The United States today, in contrast, is a large hegemony. Its great power and cultural influence allow it to persuade other states to adopt its policies. But it does not rule other states by force or threat of force. Really, it's a hegemonizing federation.
Empires most often arise by military conquest, and therefore tend to be large, but size and power aren't required.
Not Ohio. They're not equals.
No, Michigander...they're better, at least until U-M finally fires Carr. GO BLUE!
"The British philosophy was free trade. They sometimes took that philosophy to immoral lengths, as with the Opium Wars aimed at forcing the Chinese to allow free trade in narcotics."
This is a minor point, but the Opium Wars weren't about opium, they were about tea. The British wanted to trade for tea (and silk, etc., but especially tea), but all the Manchurian officials wanted to take in return was gold. In other words, they wanted only to sell, not to trade.

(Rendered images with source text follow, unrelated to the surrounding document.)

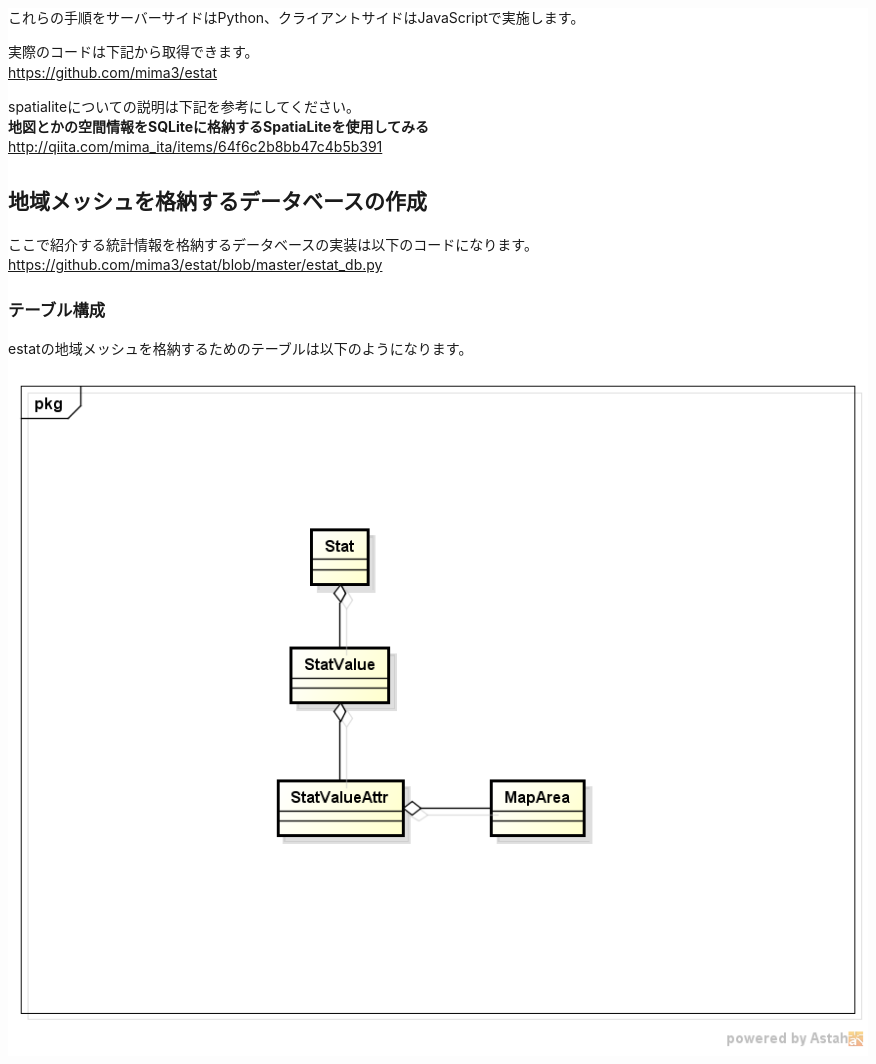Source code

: これらの手順をサーバーサイドはPython、クライアントサイドはJavaScriptで実施します。  
  
実際のコードは下記から取得できます。  
https://github.com/mima3/estat  
  
  
spatialiteについての説明は下記を参考にしてください。  
 **地図とかの空間情報をSQLiteに格納するSpatiaLiteを使用してみる**   
http://qiita.com/mima_ita/items/64f6c2b8bb47c4b5b391  
  
## 地域メッシュを格納するデータベースの作成  
ここで紹介する統計情報を格納するデータベースの実装は以下のコードになります。  
https://github.com/mima3/estat/blob/master/estat_db.py  
  
### テーブル構成  
estatの地域メッシュを格納するためのテーブルは以下のようになります。  
  
![database.png](/image/43b7de44-900f-6ce6-0246-3499e619dd1d.png)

The British smuggled opium into China because opium use was traditional, and thus it was easier to smuggle. All that the Ching officials would have had to do to end the opium trade was to agree to allow the Chinese people to buy clocks, safety matches, cooking pots and other things that the people would have liked to buy. But the Manchurian officials didn't want to trade at all, for fear that the Chinese would get the idea that foreign barbarians weren't strictly inferior in every sense. After all, China was the 'middle kingdom' (center of the universe).
Britain certainly took free trade to an extreme by fighting to force it to be allowed (even though they really, really liked tea and couldn't grow it anywhere else, at the time). My point is simply that the Opium Wars were about trade and tea, not opium, whatever excuses were given at the time.
Rick Alexander,
Re: "Rise and Fall" -- great book. Highly recommended, even if it does go a little light on some of the more positive aspects of the Empire's dispersion of liberal institutions around the world.